– Неплохо, – отвечаю я.
Папа накладывает мне яичницу с беконом, и я сажусь за стол вместе с блокнотом. (Родители уже привыкли, что я что-то пишу даже во время завтрака.) Всегда здорово, когда готовит папа. Мама каким-то образом умудряется сжечь всё, что бы она ни пыталась приготовить. Кроме апельсиновых булочек. Её апельсиновые булочки просто фантастически вкусные. Думаю, что именно из-за тревоги, написанной на лицах мамы и папы, мы уже давно не пекли апельсиновые булочки.
Папины румяные щёки и мягкий живот немного успокаивают меня этим утром. Так хорошо их видеть, сразу чувствуешь себя лучше. То же самое можно сказать и про мамины очки в заострённой оправе, и про волосы, собранные в небрежный пучок, из-за чего она выглядит так, будто может завоевать весь мир одним движением руки. Она часто подрабатывает волонтёром в библиотеке, пока я в школе. Интересно, это как-то связано с тем, о чём они шептались?
– Мы можем как-нибудь испечь апельсиновые булочки? – спрашиваю я. – И пойти купить краску для наволочек на Хеллоуин?
– Хм, – произносит мама. – Пожалуй, это отличная идея!
Тревожные морщинки никуда не делись. Я всегда знала, что у нас не было кучи денег, но главное, что мы были друг у друга, к тому же нас выручал папин цветочный магазин, и казалось, что этого вполне достаточно. Но сейчас, наверное, уже нет. В последнее время, особенно с тех пор, как у бабушки стало прихватывать сердце и мама, и папа ходят так, словно им в обувь налили цемент, а на плечах они носят половину земного шара.
Раньше, пока не пришёл Творец Страха, я не придавала этому значения. Что, если у бабушки случится ещё один сердечный приступ и мы ничего не сможем сделать? (Так сказали врачи, и именно поэтому бабушке пришлось переехать из своей комнаты в дом престарелых.) А вдруг больных сердцем становится всё больше и больше? И всё больше и больше пустых глаз? А вдруг? А вдруг?
Но нет, мне нельзя так думать. По крайней мере, нужно стараться держать мысли в узде, даже если мне кажется, что все эти «а вдруг» не выходят у меня из головы, что бы я ни делала.
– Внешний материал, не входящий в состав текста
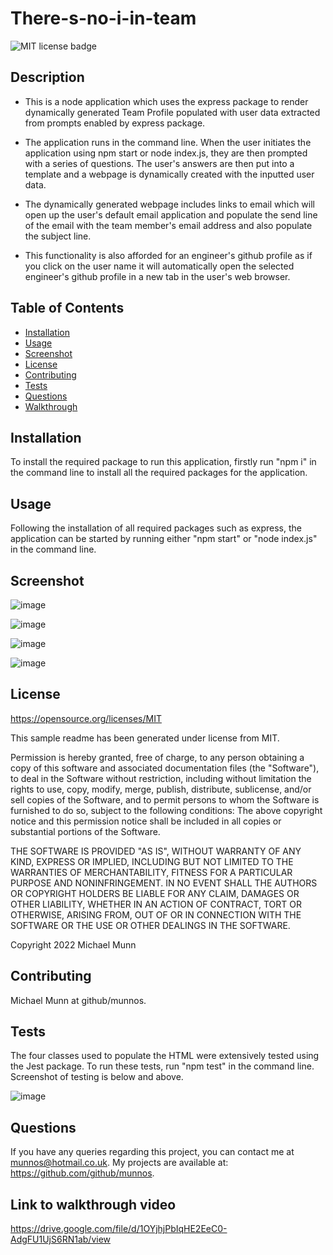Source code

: # There-s-no-i-in-team

![MIT license badge](https://img.shields.io/badge/license-MIT-blue.svg)

## Description

- This is a node application which uses the express package to render dynamically generated Team Profile populated with user data extracted from prompts enabled by express package. 

- The application runs in the command line. When the user initiates the application using npm start or node index.js, they are then prompted with a series of questions. The user's answers are then 
put into a template and a webpage is dynamically created with the inputted user data. 

- The dynamically generated webpage includes links to email which will open up the user's default email application
and populate the send line of the email with the team member's email address and also populate the subject line. 

- This functionality is also afforded for an engineer's github profile as if you click on the user name it will automatically open the selected engineer's github profile in a new tab in the user's web browser.

## Table of Contents
* [Installation](#installation)
* [Usage](#usage)
* [Screenshot](#screenshot)
* [License](#license)
* [Contributing](#contributing)
* [Tests](#tests)
* [Questions](#questions)
* [Walkthrough](#walkthroughvideo)

## Installation

To install the required package to run this application, firstly run "npm i" in the command line to install all the required packages for the application. 

## Usage

Following the installation of all required packages such as express, the application can be started by running either "npm start" or "node index.js" in the command line.

## Screenshot

![image](https://user-images.githubusercontent.com/88617634/192135927-d96756cb-85c8-4664-a5d1-87370799095d.png)

![image](https://user-images.githubusercontent.com/88617634/192136196-0750c7f4-47d8-42e3-a6e3-85577017c8c0.png)

![image](https://user-images.githubusercontent.com/88617634/192136227-ddca89e4-074d-438b-942c-43a0ac7c7fe4.png)

![image](https://user-images.githubusercontent.com/88617634/192136246-60790d59-e4c0-4dba-b4cc-cafadcdadfe9.png)



## License 

 https://opensource.org/licenses/MIT
 
 This sample readme has been generated under license from MIT.

 Permission is hereby granted, free of charge, to any person obtaining a copy of this software and associated documentation files 
(the "Software"), to deal in the Software without restriction, including without limitation the rights to use, copy, modify, 
merge, publish, distribute, sublicense, and/or sell copies of the Software, and to permit persons to whom the Software is furnished to do so, subject to the following conditions:
The above copyright notice and this permission notice shall be included in all copies or substantial portions of 
the Software.

THE SOFTWARE IS PROVIDED "AS IS", WITHOUT WARRANTY OF ANY KIND, EXPRESS OR IMPLIED, INCLUDING BUT NOT LIMITED TO THE WARRANTIES
OF MERCHANTABILITY, FITNESS FOR A PARTICULAR PURPOSE AND NONINFRINGEMENT. IN NO EVENT SHALL THE AUTHORS OR COPYRIGHT HOLDERS BE LIABLE FOR ANY CLAIM, 
DAMAGES OR OTHER LIABILITY, WHETHER IN AN ACTION OF CONTRACT, TORT OR OTHERWISE, ARISING FROM, OUT OF OR IN CONNECTION WITH THE SOFTWARE OR THE USE OR OTHER DEALINGS IN THE SOFTWARE.
 
 Copyright 2022 Michael Munn

## Contributing

Michael Munn at github/munnos.

## Tests

The four classes used to populate the HTML were extensively tested using the Jest package. To run these tests, run "npm test" in the command line. Screenshot of testing is below and above.

![image](https://user-images.githubusercontent.com/88617634/192135937-8f861dfe-8a08-4fe4-9220-c74c10cc1096.png)

## Questions

If you have any queries regarding this project, you can contact me at munnos@hotmail.co.uk. My projects are available at: https://github.com/github/munnos.

## Link to walkthrough video

https://drive.google.com/file/d/1OYjhjPbIqHE2EeC0-AdgFU1UjS6RN1ab/view
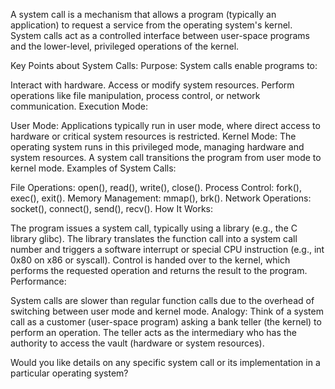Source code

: A system call is a mechanism that allows a program (typically an application) to request a service from the operating system's kernel. System calls act as a controlled interface between user-space programs and the lower-level, privileged operations of the kernel.

Key Points about System Calls:
Purpose: System calls enable programs to:

Interact with hardware.
Access or modify system resources.
Perform operations like file manipulation, process control, or network communication.
Execution Mode:

User Mode: Applications typically run in user mode, where direct access to hardware or critical system resources is restricted.
Kernel Mode: The operating system runs in this privileged mode, managing hardware and system resources.
A system call transitions the program from user mode to kernel mode.
Examples of System Calls:

File Operations: open(), read(), write(), close().
Process Control: fork(), exec(), exit().
Memory Management: mmap(), brk().
Network Operations: socket(), connect(), send(), recv().
How It Works:

The program issues a system call, typically using a library (e.g., the C library glibc).
The library translates the function call into a system call number and triggers a software interrupt or special CPU instruction (e.g., int 0x80 on x86 or syscall).
Control is handed over to the kernel, which performs the requested operation and returns the result to the program.
Performance:

System calls are slower than regular function calls due to the overhead of switching between user mode and kernel mode.
Analogy:
Think of a system call as a customer (user-space program) asking a bank teller (the kernel) to perform an operation. The teller acts as the intermediary who has the authority to access the vault (hardware or system resources).

Would you like details on any specific system call or its implementation in a particular operating system?
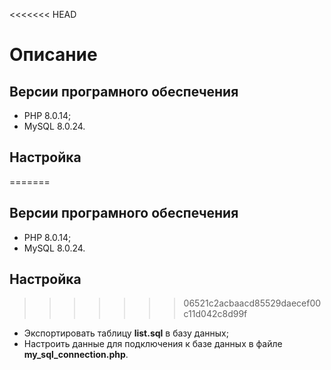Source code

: <<<<<<< HEAD
# Описание

## Версии програмного обеспечения

- PHP 8.0.14;
- MySQL 8.0.24.

## Настройка

=======
## Версии програмного обеспечения
- PHP 8.0.14;
- MySQL 8.0.24.
## Настройка
>>>>>>> 06521c2acbaacd85529daecef00c11d042c8d99f
- Экспортировать таблицу **list.sql** в базу данных;
- Настроить данные для подключения к базе данных в файле **my_sql_connection.php**.
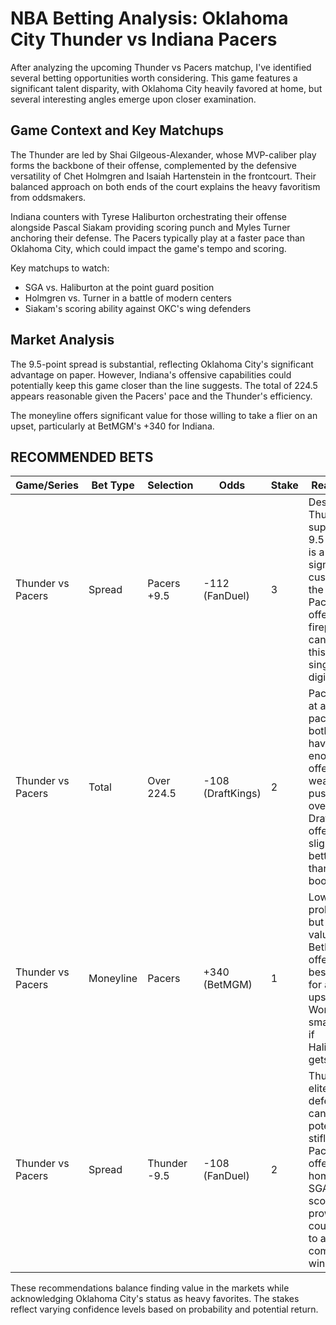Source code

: # NBA Betting Analysis: Oklahoma City Thunder vs Indiana Pacers

After analyzing the upcoming Thunder vs Pacers matchup, I've identified several betting opportunities worth considering. This game features a significant talent disparity, with Oklahoma City heavily favored at home, but several interesting angles emerge upon closer examination.

## Game Context and Key Matchups

The Thunder are led by Shai Gilgeous-Alexander, whose MVP-caliber play forms the backbone of their offense, complemented by the defensive versatility of Chet Holmgren and Isaiah Hartenstein in the frontcourt. Their balanced approach on both ends of the court explains the heavy favoritism from oddsmakers.

Indiana counters with Tyrese Haliburton orchestrating their offense alongside Pascal Siakam providing scoring punch and Myles Turner anchoring their defense. The Pacers typically play at a faster pace than Oklahoma City, which could impact the game's tempo and scoring.

Key matchups to watch:
- SGA vs. Haliburton at the point guard position
- Holmgren vs. Turner in a battle of modern centers
- Siakam's scoring ability against OKC's wing defenders

## Market Analysis

The 9.5-point spread is substantial, reflecting Oklahoma City's significant advantage on paper. However, Indiana's offensive capabilities could potentially keep this game closer than the line suggests. The total of 224.5 appears reasonable given the Pacers' pace and the Thunder's efficiency.

The moneyline offers significant value for those willing to take a flier on an upset, particularly at BetMGM's +340 for Indiana.

## RECOMMENDED BETS

| Game/Series | Bet Type | Selection | Odds | Stake | Reasoning |
|-------------|----------|-----------|------|-------|-----------|
| Thunder vs Pacers | Spread | Pacers +9.5 | -112 (FanDuel) | 3 | Despite Thunder's superiority, 9.5 points is a significant cushion in the NBA. Pacers' offensive firepower can keep this within single digits. |
| Thunder vs Pacers | Total | Over 224.5 | -108 (DraftKings) | 2 | Pacers play at a faster pace, and both teams have enough offensive weapons to push this over. DraftKings offers slightly better value than other books. |
| Thunder vs Pacers | Moneyline | Pacers | +340 (BetMGM) | 1 | Low-probability but high-value flier. BetMGM offers the best odds for an upset. Worth a small stake if Haliburton gets hot. |
| Thunder vs Pacers | Spread | Thunder -9.5 | -108 (FanDuel) | 2 | Thunder's elite defense can potentially stifle Pacers' offense at home. SGA's scoring prowess could lead to a comfortable win. |

These recommendations balance finding value in the markets while acknowledging Oklahoma City's status as heavy favorites. The stakes reflect varying confidence levels based on probability and potential return.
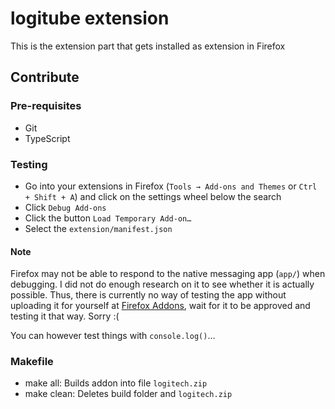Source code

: # logitube extension
This is the extension part that gets installed as extension in Firefox

## Contribute

### Pre-requisites
+ Git
+ TypeScript

### Testing
+ Go into your extensions in Firefox (`Tools → Add-ons and Themes` or `Ctrl + Shift + A`) and click on the settings wheel below the search
+ Click `Debug Add-ons`
+ Click the button `Load Temporary Add-on…`
+ Select the `extension/manifest.json`

#### Note
Firefox may not be able to respond to the native messaging app (`app/`) when debugging. I did not do enough research on it to see whether it is actually possible. Thus, there is currently no way of testing the app without uploading it for yourself at [Firefox Addons](https://addons.mozilla.org/en-US/developers/), wait for it to be approved and testing it that way. Sorry :(

You can however test things with `console.log()`…

### Makefile
+ make all: Builds addon into file `logitech.zip`
+ make clean: Deletes build folder and `logitech.zip`

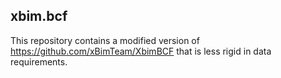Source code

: ## xbim.bcf

This repository contains a modified version of https://github.com/xBimTeam/XbimBCF that is less rigid in data requirements.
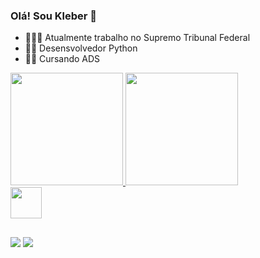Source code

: ### Olá! Sou Kleber 👋


- 👨🏻‍💼 Atualmente trabalho no Supremo Tribunal Federal
- 🧑‍💻 Desensvolvedor Python
- 👨‍💻 Cursando ADS
  
<div>
<a href="https://github.com/kleberADS4060">
<img height="180em" src="https://github-readme-stats.vercel.app/api?username=kleberADS4060&sohw_icons=true&theme=dark&incluede_all_commits=true&count_private=true"/>
<img height="180em" src="https://github-readme-stats.vercel.app/api/top-langs/?username=kleberADS4060&layout=compact&langs_count=16&theme=dark"/>
</div>
  
<div>
  <img height="50em" src="https://cdn.jsdelivr.net/gh/devicons/devicon@latest/icons/python/python-original.svg" />
 </div>

##

<div>
  <a href="https://www.instagram.com/kleber_akay" target="_blank"><img src="https://img.shields.io/badge/Instagram-E4405F?style=for-the-badge&logo=instagram&logoColor=white" target="_blank"></a>                                                               
  <a href= "maito:kleber.nelson12@gmail.tech"><img src="https://img.shields.io/badge/Gmail-D14836?style=for-the-badge&logo=gmail&logoColor=white" target="_blank"></a>
</div>
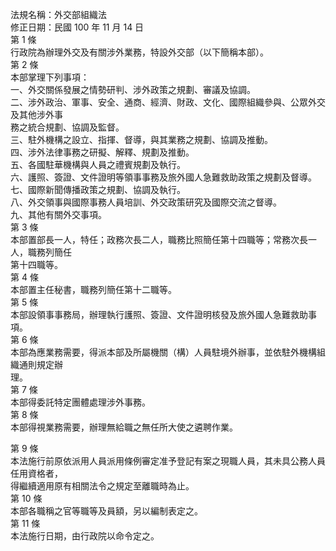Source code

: 法規名稱：外交部組織法  
修正日期：民國 100 年 11 月 14 日  
第 1 條  
行政院為辦理外交及有關涉外業務，特設外交部（以下簡稱本部）。  
第 2 條  
本部掌理下列事項：  
一、外交關係發展之情勢研判、涉外政策之規劃、審議及協調。  
二、涉外政治、軍事、安全、通商、經濟、財政、文化、國際組織參與、公眾外交及其他涉外事  
務之統合規劃、協調及監督。  
三、駐外機構之設立、指揮、督導，與其業務之規劃、協調及推動。  
四、涉外法律事務之研擬、解釋、規劃及推動。  
五、各國駐華機構與人員之禮賓規劃及執行。  
六、護照、簽證、文件證明等領事事務及旅外國人急難救助政策之規劃及督導。  
七、國際新聞傳播政策之規劃、協調及執行。  
八、外交領事與國際事務人員培訓、外交政策研究及國際交流之督導。  
九、其他有關外交事項。  
第 3 條  
本部置部長一人，特任；政務次長二人，職務比照簡任第十四職等；常務次長一人，職務列簡任  
第十四職等。  
第 4 條  
本部置主任秘書，職務列簡任第十二職等。  
第 5 條  
本部設領事事務局，辦理執行護照、簽證、文件證明核發及旅外國人急難救助事項。  
第 6 條  
本部為應業務需要，得派本部及所屬機關（構）人員駐境外辦事，並依駐外機構組織通則規定辦  
理。  
第 7 條  
本部得委託特定團體處理涉外事務。  
第 8 條  
本部得視業務需要，辦理無給職之無任所大使之遴聘作業。  


第 9 條  
本法施行前原依派用人員派用條例審定准予登記有案之現職人員，其未具公務人員任用資格者，  
得繼續適用原有相關法令之規定至離職時為止。  
第 10 條  
本部各職稱之官等職等及員額，另以編制表定之。  
第 11 條  
本法施行日期，由行政院以命令定之。  


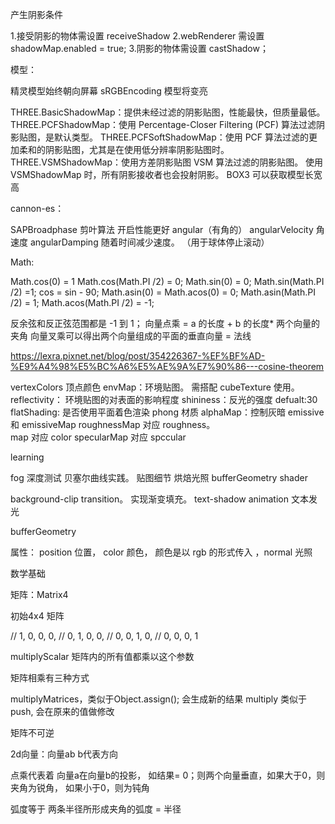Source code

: 产生阴影条件

1.接受阴影的物体需设置 receiveShadow
2.webRenderer 需设置 shadowMap.enabled = true; 3.阴影的物体需设置 castShadow；

模型：

精灵模型始终朝向屏幕
sRGBEncoding 模型将变亮

THREE.BasicShadowMap：提供未经过滤的阴影贴图，性能最快，但质量最低。
THREE.PCFShadowMap：使用 Percentage-Closer Filtering (PCF) 算法过滤阴影贴图，是默认类型。
THREE.PCFSoftShadowMap：使用 PCF 算法过滤的更加柔和的阴影贴图，尤其是在使用低分辨率阴影贴图时。
THREE.VSMShadowMap：使用方差阴影贴图 VSM 算法过滤的阴影贴图。 使用 VSMShadowMap 时，所有阴影接收者也会投射阴影。
BOX3 可以获取模型长宽高

cannon-es：

SAPBroadphase 剪叶算法 开启性能更好
angular（有角的）
angularVelocity 角速度
angularDamping 随着时间减少速度。 （用于球体停止滚动）

Math:

Math.cos(0) = 1 Math.cos(Math.PI /2) = 0;
Math.sin(0) = 0; Math.sin(Math.PI /2) =1;
cos = sin - 90;
Math.asin(0) = Math.acos(0) = 0;
Math.asin(Math.PI /2) = 1;
Math.acos(Math.PI /2) = -1;

反余弦和反正弦范围都是 -1 到 1；
向量点乘 = a 的长度 + b 的长度\* 两个向量的夹角
向量叉乘可以得出两个向量组成的平面的垂直向量 = 法线

https://lexra.pixnet.net/blog/post/354226367-%EF%BF%AD-%E9%A4%98%E5%BC%A6%E5%AE%9A%E7%90%86---cosine-theorem

vertexColors 顶点颜色
envMap：环境贴图。 需搭配 cubeTexture 使用。
reflectivity： 环境贴图的对表面的影响程度
shininess：反光的强度 defualt:30
flatShading: 是否使用平面着色渲染 phong 材质
alphaMap：控制灰暗
emissive 和 emissiveMap
roughnessMap 对应 roughness。  
map 对应 color
specularMap 对应 spccular

learning

fog 深度测试 贝塞尔曲线实践。 贴图细节 烘焙光照 bufferGeometry shader

background-clip transition。 实现渐变填充。
text-shadow animation 文本发光

bufferGeometry

属性： position 位置， color 颜色， 颜色是以 rgb 的形式传入 ，normal 光照


数学基础

矩阵：Matrix4


初始4x4 矩阵

// 1, 0, 0, 0,
// 0, 1, 0, 0,
// 0, 0, 1, 0,
// 0, 0, 0, 1

multiplyScalar 矩阵内的所有值都乘以这个参数

矩阵相乘有三种方式

multiplyMatrices，类似于Object.assign();  会生成新的结果
multiply 类似于push, 会在原来的值做修改

矩阵不可逆

2d向量：向量ab  b代表方向

点乘代表着 向量a在向量b的投影，  如结果= 0；则两个向量垂直，如果大于0，则夹角为锐角， 如果小于0，则为钝角

弧度等于  两条半径所形成夹角的弧度 = 半径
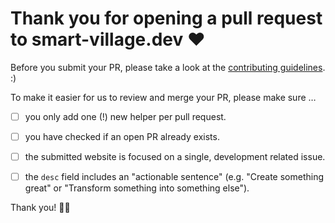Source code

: # Thank you for opening a pull request to smart-village.dev ❤️

Before you submit your PR, please take a look at the [contributing guidelines](https://github.com/willi84/smart-village/blob/master/CONTRIBUTING.md). :)

To make it easier for us to review and merge your PR, please make sure …

- [ ] you only add one (!) new helper per pull request.
- [ ] you have checked if an open PR already exists.
- [ ] the submitted website is focused on a single, development related issue.
- [ ] the `desc` field includes an "actionable sentence" (e.g. "Create something great" or "Transform something into something else").


Thank you! 🙇‍♂️
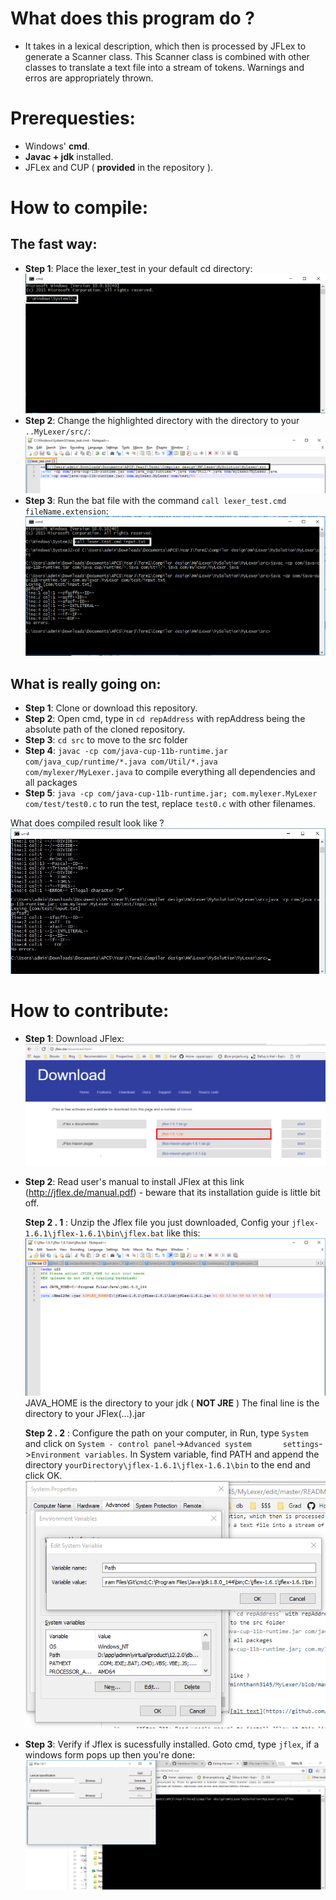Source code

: # What does this program do ? 
- It takes in a lexical description, which then is processed by JFLex to generate a Scanner class. This Scanner class is combined
with other classes to translate a text file into a stream of tokens. Warnings and erros are appropriately thrown.

# Prerequesties:
- Windows' **cmd**.
- **Javac + jdk** installed.
- JFLex and CUP ( **provided** in the repository ).

# How to compile:

## The fast way: 
- **Step 1**: Place the lexer_test in your default cd directory:
![alt text](https://github.com/minhthanh3145/MyLexer/blob/master/img/batch_placement.png)
- **Step 2**: Change the highlighted directory with the directory to your `..MyLexer/src/`:
![alt text](https://github.com/minhthanh3145/MyLexer/blob/master/img/batch_config.png)
- **Step 3**: Run the bat file with the command `call lexer_test.cmd fileName.extension`:
![alt text](https://github.com/minhthanh3145/MyLexer/blob/master/img/batch_run.png)

## What is really going on:
- **Step 1**: Clone or download this repository.
- **Step 2**: Open cmd, type in `cd repAddress` with repAddress being the absolute path of the cloned repository.
- **Step 3**: `cd src` to move to the src folder
- **Step 4**: `javac -cp com/java-cup-11b-runtime.jar com/java_cup/runtime/*.java com/Util/*.java com/mylexer/MyLexer.java` to compile everything all dependencies and all packages
- **Step 5**: `java -cp com/java-cup-11b-runtime.jar; com.mylexer.MyLexer com/test/test0.c` to run the test, replace `test0.c` with other filenames.

What does compiled result look like ? 
![alt text](https://github.com/minhthanh3145/MyLexer/blob/master/img/compiled.jpg)

# How to contribute:
- **Step 1**: Download JFlex: 
![alt text](https://github.com/minhthanh3145/MyLexer/blob/master/img/jflex_downlad.png)

- **Step 2**: Read user's manual to install JFlex at this link (http://jflex.de/manual.pdf) - beware that its installation guide is little bit off. 

   **Step 2 . 1** : Unzip the Jflex file you just downloaded, Config your `jflex-1.6.1\jflex-1.6.1\bin\jflex.bat` like this:
      ![alt text](https://github.com/minhthanh3145/MyLexer/blob/master/img/bin_flex_bat.png)
     JAVA_HOME is the directory to your jdk ( **NOT JRE** )
     The final line is the directory to your JFlex(...).jar

   **Step 2 . 2** : Configure the path on your computer, in Run, type `System` and click on `System - control panel`->`Advanced system       settings`->`Environment variables`. In System variable, find PATH and append the directory `yourDirectory\jflex-1.6.1\jflex-1.6.1\bin` to the end and click OK. 
![alt text](https://github.com/minhthanh3145/MyLexer/blob/master/img/path_config.png)

- **Step 3**: Verify if Jflex is sucessfully installed. 
Goto cmd, type `jflex`, if a windows form pops up then you're done: 
![alt text](https://github.com/minhthanh3145/MyLexer/blob/master/img/jflex_done.png)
Мама, папа и бабушка приложили кучу усилий, чтобы помочь мне, с тех пор как мне стали сниться кошмары, и не только стихами. Все эти дыхательные упражнения и чашки тёплого молока среди ночи. Банка с монетками на моём комоде была их идеей, чтобы я могла собрать удачу. Толстые одеяла и яркие картины, которыми я могла любоваться по ночам. Новый ночник в виде розы и колыбельные песни. Как я могу сказать им, что ничего из этого не помогает? И мало того, как я могу сказать им, что кошмары становятся всё страшнее?
– Какой твой любимый цветок сегодня? – спрашиваю я папу.
Я уже сбилась со счёта, сколько раз я задавала ему этот вопрос. Это наш особый способ спросить «Как у тебя дела?».
Он ухмыляется.
– Что ж, мне нравится жёлтый цвет, так что, думаю, сегодня я выберу анютины глазки сорта «Тигровый глаз». В них идеально сочетаются красота и озорство, прямо как в тебе. А тебе что нравится?
– Наверное… может быть, окотилло, – говорю я.
– Ух ты! – с улыбкой отвечает папа. – Прекрасный выбор. Он такой стойкий и жизнерадостный!
Я беру телефон и забиваю в поисковике «Тигровый глаз». Папа действительно прав. Они такие яркие и выразительные, именно такое настроение мне бы не помешало после встречи с жуткими пустыми глазами в реальной жизни.
Красочное. Жёлтое. Яркое. Больше никаких пустых глаз. Хватит, хватит, хватит.
– Надо бы прикупить такую картину в магазин, – снова говорит папа, разглядывая мой блокнот с подсолнухами Ван Гога и в то же время глядя куда-то мимо.